[SUPPLIED MATERIAL]

###

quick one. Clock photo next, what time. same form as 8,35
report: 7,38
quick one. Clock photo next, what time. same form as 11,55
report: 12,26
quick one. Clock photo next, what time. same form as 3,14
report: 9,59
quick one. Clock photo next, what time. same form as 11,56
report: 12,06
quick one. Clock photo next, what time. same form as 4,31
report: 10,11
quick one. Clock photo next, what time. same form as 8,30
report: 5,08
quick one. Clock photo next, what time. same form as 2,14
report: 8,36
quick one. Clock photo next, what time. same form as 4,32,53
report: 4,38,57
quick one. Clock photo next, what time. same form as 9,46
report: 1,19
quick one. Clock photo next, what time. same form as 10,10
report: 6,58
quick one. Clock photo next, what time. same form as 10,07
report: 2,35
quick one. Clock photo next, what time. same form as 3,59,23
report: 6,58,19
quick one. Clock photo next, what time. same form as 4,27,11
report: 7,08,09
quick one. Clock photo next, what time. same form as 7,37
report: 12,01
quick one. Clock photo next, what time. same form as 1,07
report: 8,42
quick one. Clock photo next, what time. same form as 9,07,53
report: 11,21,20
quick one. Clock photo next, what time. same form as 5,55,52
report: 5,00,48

###

[WHAT YOU NEED TO DO] Format the lines from the one containing "quick one. Clock photo next, what time. same form as 10,10" through the one containing "report: 7,08,09" as a Markdown table with a "Line No." column giving each its number and a "Content" column holding the line itself. Leave out any blank lines.

[EXERCISE OUTPUT]
| Line No. | Content |
|---|---|
| 1 | quick one. Clock photo next, what time. same form as 10,10 |
| 2 | report: 6,58 |
| 3 | quick one. Clock photo next, what time. same form as 10,07 |
| 4 | report: 2,35 |
| 5 | quick one. Clock photo next, what time. same form as 3,59,23 |
| 6 | report: 6,58,19 |
| 7 | quick one. Clock photo next, what time. same form as 4,27,11 |
| 8 | report: 7,08,09 |